The racial achievement gap
Race and schools in the US and Australia today.
Equal access to quality education is critical to ensuring broader social, political and economic equality. Yet there are persistent gaps in educational access and outcomes based on socio-economic background, and race, in both the US and Australia.

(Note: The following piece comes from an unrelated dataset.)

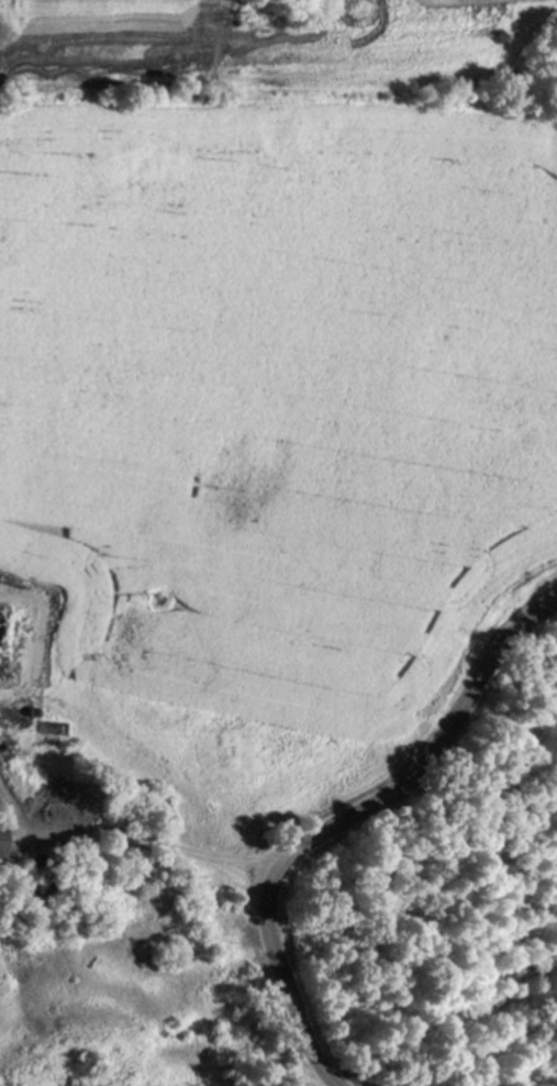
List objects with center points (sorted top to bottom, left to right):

Join Megan Davis, Justin Driver and Adrian Piccoli to discuss what needs to change to address these gaps. Hosted by the Grand Challenge on Inequality.
Megan Davis
Professor Megan Davis is Pro Vice-Chancellor Indigenous UNSW and a Professor of Law, UNSW Law. Professor Davis was elected by the UN Human Rights Council to UNEMRIP in 2017. Professor Davis currently serves as a United Nations expert with the UN Human Rights Council's Expert Mechanism on the rights of Indigenous peoples based in UN Geneva. Megan is an Acting Commissioner of the NSW Land and Environment Court. Professor Davis is a Fellow of the Australian Academy of Law and a Fellow of the Australian Academy of Social Sciences. She is a member of the NSW Sentencing Council and an Australian Rugby League Commissioner. Professor Davis was Director of the Indigenous Law Centre, UNSW Law from 2006-2016.
Rosalind Dixon
Rosalind Dixon is a Scientia Professor of Law at UNSW Sydney. She is also Director of the Gilbert + Tobin Centre of Public Law, Pathways to Politics for Women Program NSW and UNSW Gender Equality Hub.
Justin Driver
Justin Driver is the Harry N. Wyatt Professor of Law at the University of Chicago Law School. A graduate of Brown, Oxford (where he was a Marshall Scholar), and Harvard Law School (where he was an editor of the Harvard Law Review), Driver clerked for Supreme Court Justices Stephen Breyer and Sandra Day O’Connor. A recipient of the American Society for Legal History’s William Nelson Cromwell Article Prize, Driver has a distinguished publication record in the nation’s leading law reviews. He has also written extensively for lay audiences, including pieces in Slate, The Atlantic, The Washington Post, and The New Republic, where he was a contributing editor. A member of the American Law Institute and of the American Constitution Society’s Academic Advisory Board, Driver is also an editor of the Supreme Court Review. Before attending law school, Driver received a master’s degree in education from Duke and taught civics and American history to high school students. His first book, The Schoolhouse Gate: Public Education, the Supreme Court, and the Battle for the American Mind, was published by Pantheon in September 2018.
Richard Holden
Richard Holden in Professor of Economics at UNSW Sydney and President of the Academy of Social Sciences in Australia. He was formerly on the faculty at MIT and the University of Chicago and earned a PhD from Harvard University. He has published numerous papers in top economics journals and is a regular columnist at The Australian Financial Review.
Kevin Lowe
Dr Kevin Lowe is a Gubbi Gubbi man from southeast Queensland and a Senior Research Fellow at Macquarie University. Kevin has lead a team of cross-institutional academics on the ‘Aboriginal Voices’ project; ten detailed systematic reviews of issues impacting on the delivery of education to Indigenous students. Kevin has had extensive, experience across the education sector, including teaching, senior TAFE administrator, University lecturer, and Inspector, Aboriginal Education in the NSW BoS. Kevin will be joining UNSW as Scientia Fellow in 2019.